Butterfly Stretch
Flexopedia > Hip External Rotation, Adductors & Glutes
Butterfly Stretch
Flexibility Focus: Hip External Rotation, Adductors, Glutes
Muscle Group Strengthened: n/a
Type of Stretch: Passive Static
Difficulty: All Levels
Suggested Prerequisites: none
The butterfly stretch can be quite an intense hip opener - by opening our legs out to the side in a dramatically externally rotated position (thighs face backwards behind us), it becomes a deep inner thigh (and potentially glute as well) stretch.
How To
Step 1
Start sitting on the floor, or on 1-2 yoga blocks (for students with stiffer hips, I strongly recommend sitting on blocks!). Bend your knees and bring the bottoms of your feet together, sliding them in towards your groin.

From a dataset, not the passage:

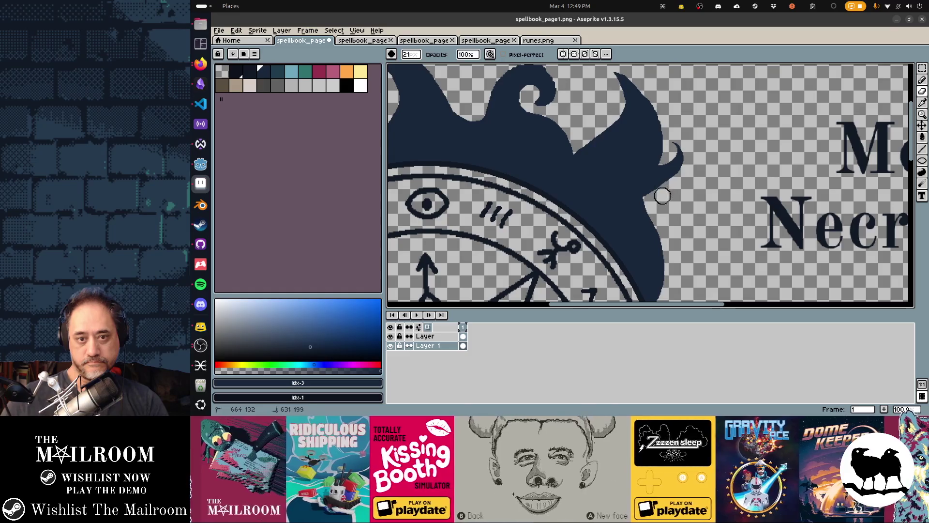
key(b)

Traditionally, the butterfly stretch is done with the heels pulled in as close to your groin as you can, but if that feels uncomfortable on your hips or knees, you can experiment with sliding the feet farther away from your groin. Once you’ve adjusted your knees, udjust your spine: sit tall and upright to help un-round your low back. If you find it very challenging to sit up tall, elevate your hips by sitting on another block (that’ll make the stretch less intense on your glutes, which are likely forcing you to tuck your pelvis and round your low back).
Step 2
If you’d like a deeper stretch, you can:
Grab your ankles and, keeping your back flat (don’t let that low back round!), pull yourself into a forward fold - even a small lean might change the intensity of the stretch
Use your hands or forearms to gently press your thighs open, smooshing your knees down towards the floor
Hold this passive stretch for 20-30 seconds.
Modifications
Need to make it easier?
Don’t be shy about lifting those hips! Butterfly stretch can be a challenge because it asks for a lot of glute and inner thigh flexibility - starting sitting on a yoga block (or blocks) takes away some of the intensity of the glute stretch, allowing you to stretch more gently.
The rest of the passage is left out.